Wie können diese seelischen Wunden versorgt werden?
Man muss den Menschen gesicherte Informationen geben, sie aufklären, was geschehen ist und wie die nächsten Tage und Wochen aussehen werden. Auch Ruhe und Abstand sind wichtig – wie ein Pflaster. Man sollte sich nicht ständig mit den grauenhaften Bildern beschäftigen, weil die zu einer Konfrontation führen: Sie aktivieren das Erlebnis wieder, und das führt zu einer Re-Traumatisierung. Man braucht zudem stabile Menschen um sich herum, die nicht weinend zusammenbrechen, wenn mir etwas Schlimmes passiert ist. Stabile Personen vermitteln Hoffnung und Zuversicht.
In Paris herrscht derzeit statt Stabilität eine Schockstarre.
Die unmittelbar Betroffenen stehen erst mal noch unter Schock. Das kann zwischen drei Wochen und drei Monaten dauern, bis sie sich erholen. Was geht in den Menschen vor, die den Terroristen entkommen konnten? Man weiß aus vergleichbaren Fällen, dass manche Schuldgefühle entwickeln. Es gibt zweierlei Arten solcher Gefühle: das sogenannte Zuschauer-Schuldgefühl. Das bedeutet, ich habe es gesehen und konnte nichts dagegen tun. Oder eine Überlebensschuld: Ich habe es rausgeschafft, aber warum meine Freunde und die anderen nicht?
Wie kann man solchen Menschen helfen?
Man muss ihnen sagen, dass sie keine Schuld haben. Es ist eine Selbsttäuschung des Gehirns. Wenn wir unter Schock stehen und solch einen emotionalen Stress haben, dann verändert sich unsere Zeitwahrnehmung. Würde man die Betroffenen jetzt fragen, wie lange es gedauert hat, würden sie vermutlich länger schätzen als es tatsächlich war. Gefühlt hat das für sie vielleicht eine Stunde gedauert, tatsächlich waren es zehn Minuten. Da ich aber das Gefühl habe, dass es länger gedauert hat, werfe ich mir vor, dass ich nichts dagegen unternommen habe.
Einige sind geflohen, andere haben sich totgestellt.
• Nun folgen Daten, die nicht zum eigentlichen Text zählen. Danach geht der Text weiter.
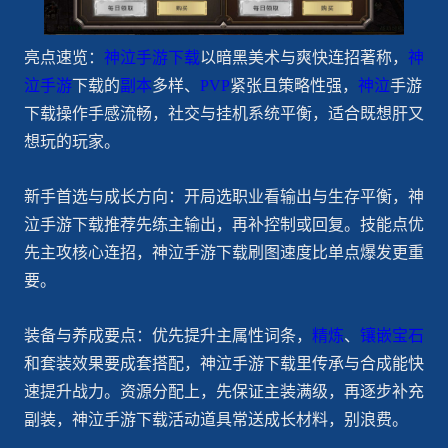
亮点速览：
神泣手游下载
以暗黑美术与爽快连招著称，
神
泣手游
下载的
副本
多样、
PVP
紧张且策略性强，
神泣
手游
下载操作手感流畅，社交与挂机系统平衡，适合既想肝又
想玩的玩家。
新手首选与成长方向：开局选职业看输出与生存平衡，神
泣手游下载推荐先练主输出，再补控制或回复。技能点优
先主攻核心连招，神泣手游下载刷图速度比单点爆发更重
要。
装备与养成要点：优先提升主属性词条，
精炼
、
镶嵌宝石
和套装效果要成套搭配，神泣手游下载里传承与合成能快
速提升战力。资源分配上，先保证主装满级，再逐步补充
副装，神泣手游下载活动道具常送成长材料，别浪费。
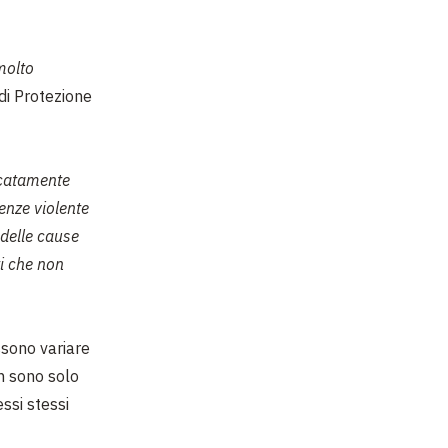
 molto
di Protezione
ficatamente
enze violente
delle cause
ti che non
ssono variare
n sono solo
ssi stessi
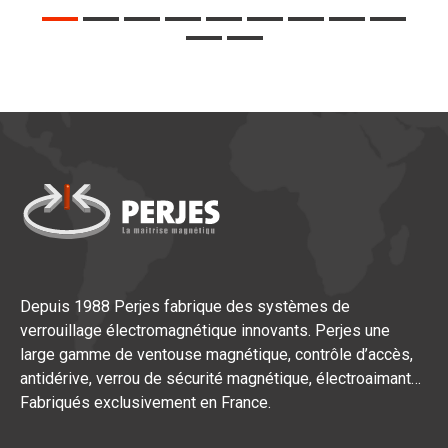
Depuis 1988 Perjes fabrique des systèmes de
verrouillage électromagnétique innovants. Perjes une
large gamme de ventouse magnétique, contrôle d’accès,
antidérive, verrou de sécurité magnétique, électroaimant…
Fabriqués exclusivement en France.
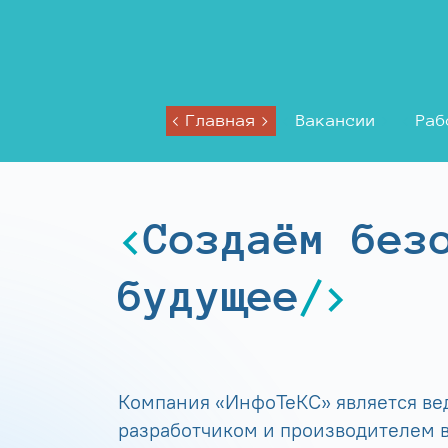
Главная
Вакансии
Раб
Создаём без
будущее
Компания «ИнфоТеКС» является в
разработчиком и производителем в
Die Flucht ist ein ganz natürlicher Reflex. Unsere Intuition sagt uns drei Dinge: Fliehe, kämpfe oder erstarre. Das erste, was uns der Körper sagt, ist: abhauen. Wenn wir nicht flüchten können, kämpfen wir. Wenn ich weder fliehen noch kämpfen kann, kommt der Totstellreflex. Eine junge Frau hat sich über eine Stunde lang totgestellt. Sie hat unglaubliche Nervenstärke bewiesen. Das ist extrem mutig und extrem überlegt.
Die Deutschen fragen sich jetzt: Können wir uns noch frei bewegen, oder müssen wir auch in Angst leben?
Kann ich jetzt noch auf den Weihnachtsmarkt gehen? Meine Antwort: ja, klar. Es ist sogar wichtig für das allgemeine Sicherheitsgefühl. Sonst würden wir psychologisch den Terroristen recht geben. Wenn wir unser Haus nicht mehr verlassen, dann hätten sie ihr Ziel erreicht. Man muss hier wirklich nach vorne gehen, keine Panik haben. Das hilft auch der Bewältigung des Ganzen.
Frankreich hat begonnen, den IS zu bombardieren. Ist das auch eine Art Trauma-Bewältigung?
Es ist eine natürliche Reaktion, sofort wütend auf die Täter zu sein. Es ist aber auch ein wichtiges Zeichen, dass sich Frankreich nicht einschüchtern lässt. Das Schlimmste für die französische Bevölkerung wäre, untätig zu sein. Die Reaktion stärkt die Menschen, ihr verlorenes Sicherheitsgefühl.
Zur Person: Dr. Christian Lüdke ist Psychotherapeut (55) aus Essen und beschäftigt sich mit Traumata. Er hat kürzlich das Hörbuch „Wenn die Seele brennt“ über Krisenbewältigung veröffentlicht.